The Live Oak Leadership Academy third-grader practices and competes in mixed martial arts, Texas catch wrestling, and Jiu Jitsu with the support of his mother and stepfather, Ashley and Isaac Villela. 

“His social skills weren’t there,” Ashley said of Max before he became involved in the sports. 

Asperger’s is on the autism spectrum, and people with the syndrome often have difficulty with social interactions and personal relationships. 

When Ashley and Isaac married four years ago, the couple blended their two families into one, which now includes nine children. For a child with Asperger’s, who often needs structure and a routine, being part of a large family can be challenging. On top of that, Max and Isaac struggled at first in their relationship, common for step-parents and stepchildren. 

But they developed a bond on the mat.

Ashley and Isaac own and operate Caged Boxer Mixed Martial Arts, 1510 U.S. 281 North in Marble Falls. Ashley, a Jiu Jitsu practitioner, teaches the children’s class. Isaac coaches athletes for competitions. 

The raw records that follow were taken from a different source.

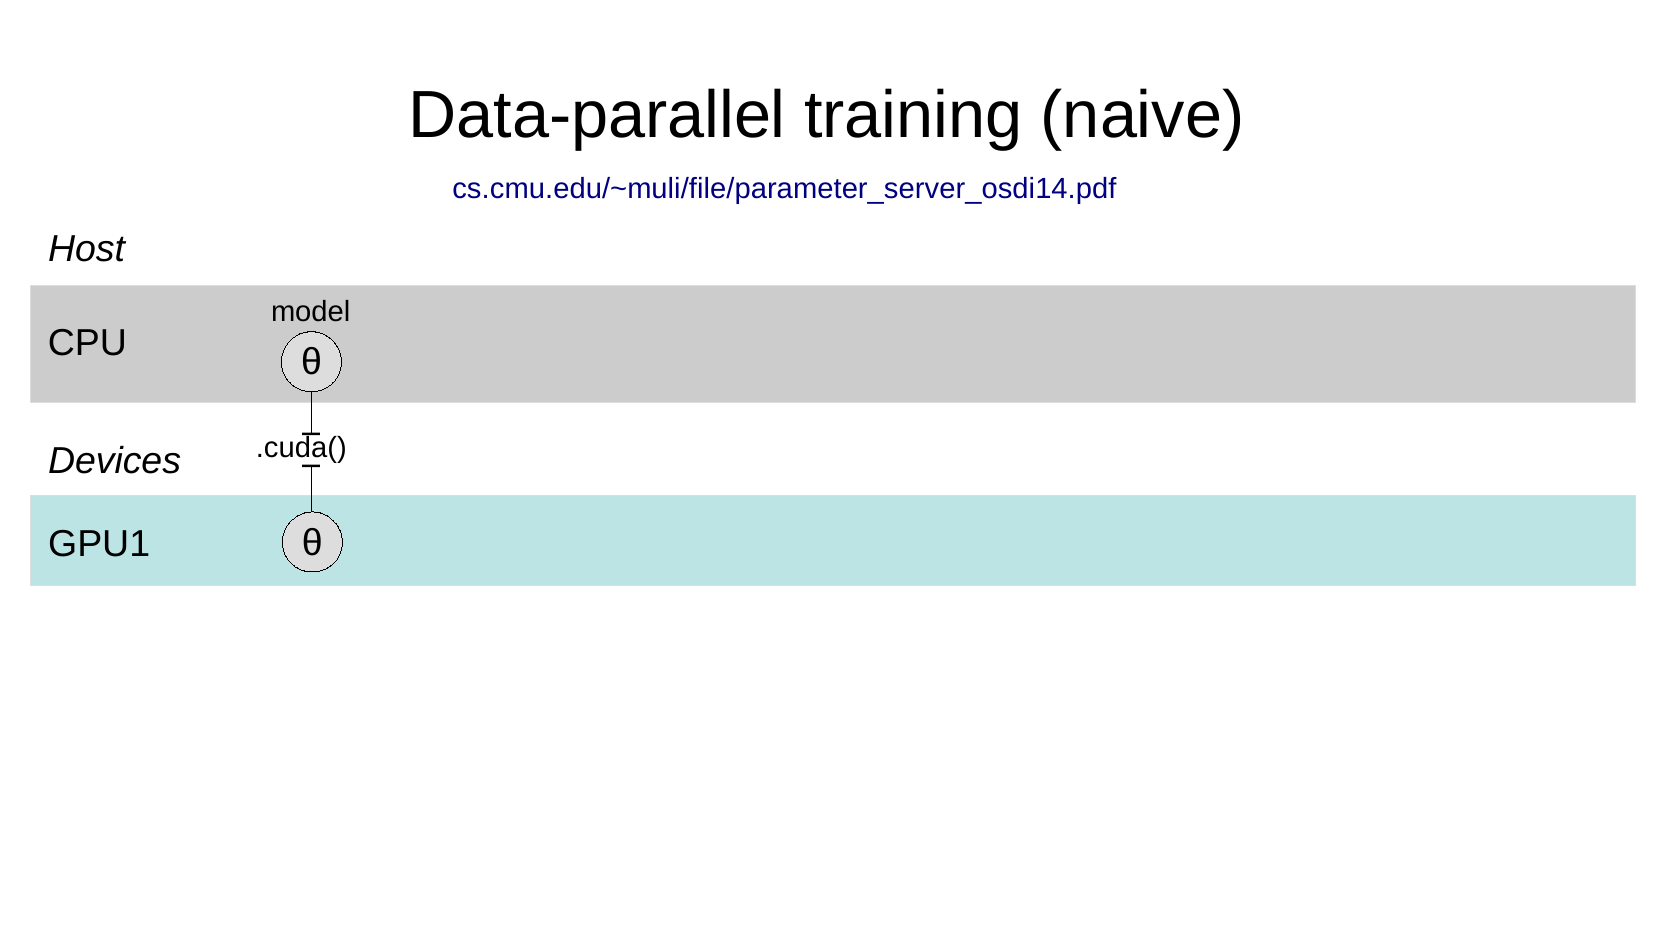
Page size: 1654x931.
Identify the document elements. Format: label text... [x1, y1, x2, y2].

text_box θ [282, 511, 343, 572]
text_box [30, 495, 1636, 586]
text_box CPU [33, 314, 226, 372]
text_box GPU1 [33, 515, 226, 573]
text_box model [256, 287, 378, 345]
text_box θ [281, 345, 342, 392]
text_box Host [33, 220, 226, 277]
text_box Devices [33, 432, 226, 490]
text_box [30, 285, 1636, 403]
title Data-parallel training (naive) [82, 37, 1571, 193]
text_box cs.cmu.edu/~muli/file/parameter_server_osdi14.pdf [244, 164, 1326, 222]
text_box .cuda() [241, 423, 383, 505]
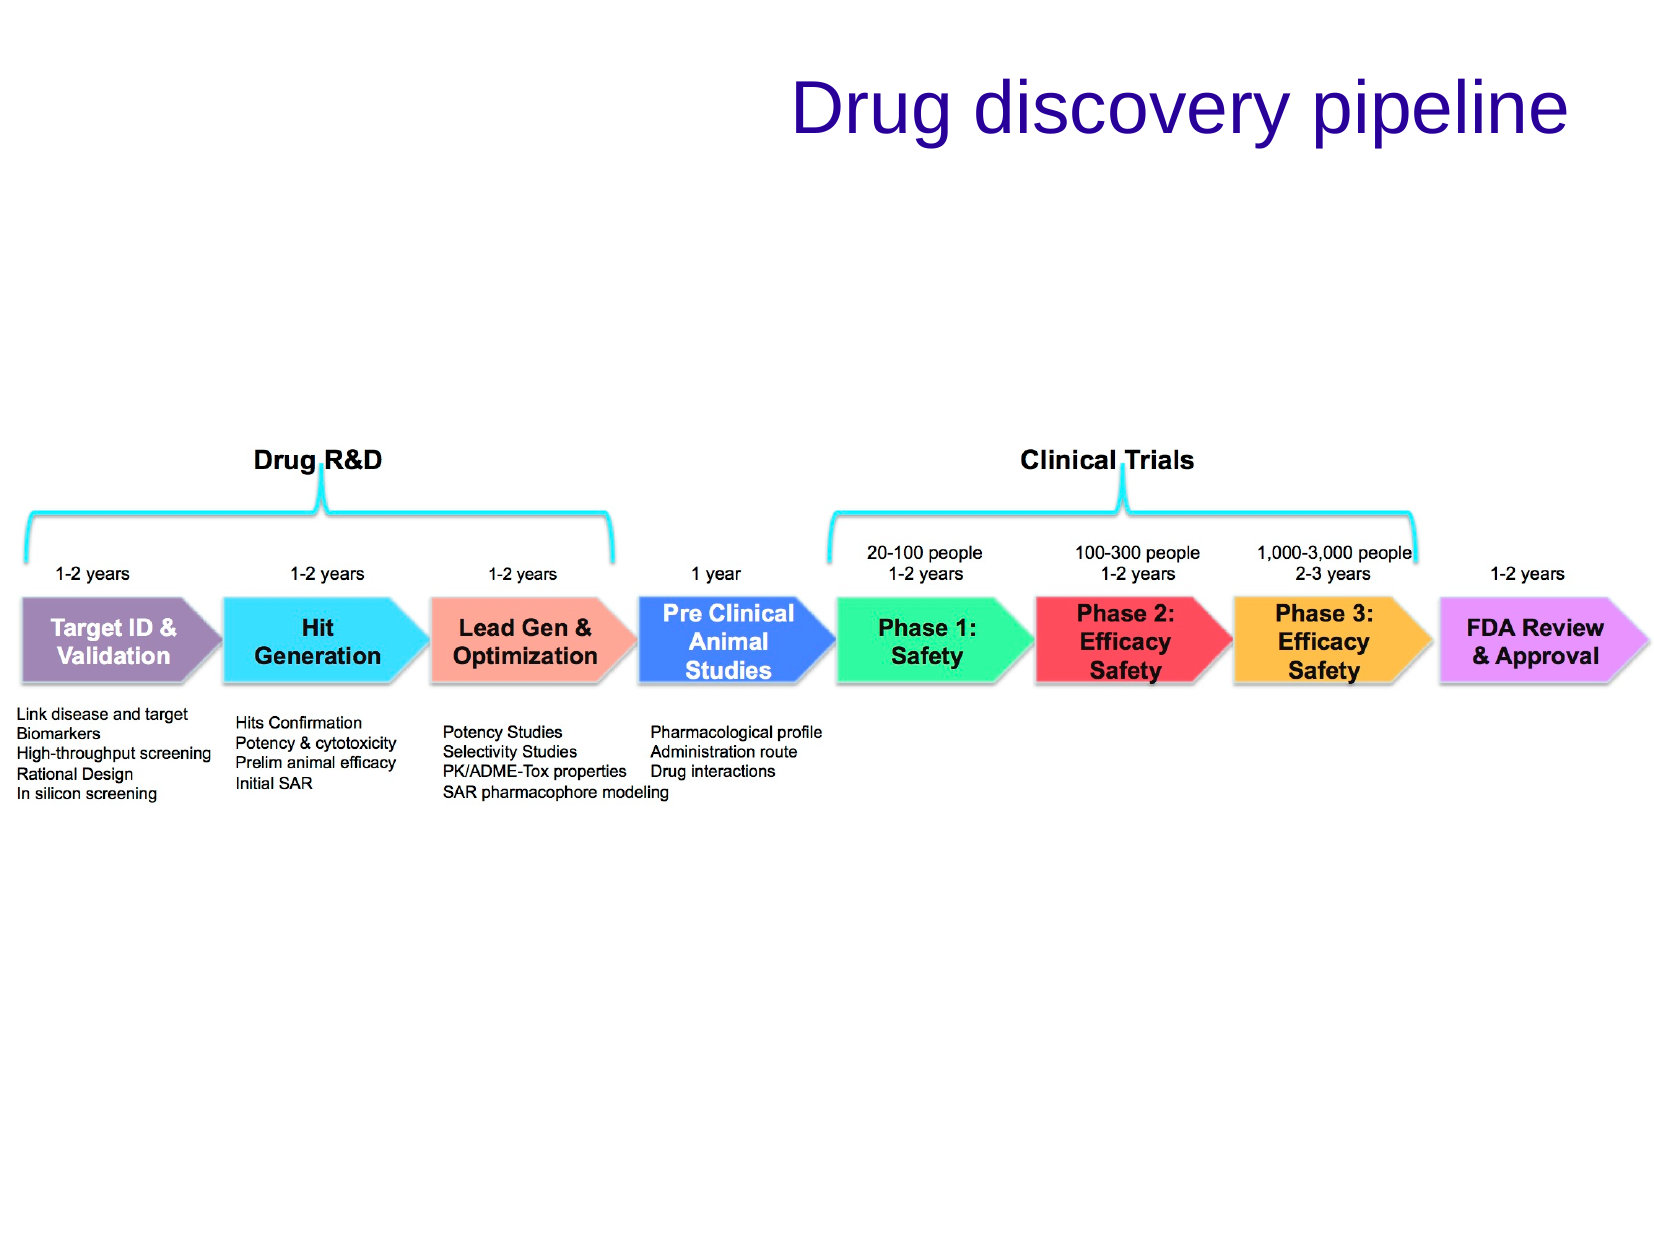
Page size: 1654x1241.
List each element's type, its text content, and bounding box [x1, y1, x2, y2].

picture [4, 435, 1654, 809]
title Drug discovery pipeline [82, 49, 1571, 166]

Max turned his attention to mixed martial arts about two years ago, and with Isaac as his coach, strengthened his relationship with his stepfather. 

At 8 years old, Max has begun to make a name for himself in combat sports. He won the Grapple at the Ghost show in Corpus Christi on Feb. 12-13 to remain unbeaten, adding that honor to the two Texas Catch Wrestling Coalition awards he previously earned.

“It’s just fun,” Max said about the sports. “I like wrestling with people.”

His parents also have watched him transform outside of competitions.

“This has helped him come out of his shell,” Ashley said. “He doesn’t display autism like he used to.”   

Now, Kolding can have conversations with people he doesn’t know and has made more friends, she said. And, he’s built long-lasting relationships with his new family members. 

Max practices under the tutelage of Ashley and Isaac two hours a day at least four days a week at Caged Boxer Mixed Martial Arts. The athletes spend a lot of time training and practicing techniques and developing skills. 

“In class, he is taught how to correctly execute a certain move, where to put his wrists and hands, and if he does what he is shown, he will have accomplished the move,” Ashley said.

The training also gives Max structure and routine and requires attention to detail and strong focus, common characteristics in people with Asperger’s.

“My husband will give Max a set of moves,” Ashley said. “(Max is) very structured. He practices those moves and thrives on structure. It helps him.”

It’s a mix that’s helping Max win on the mat and in life.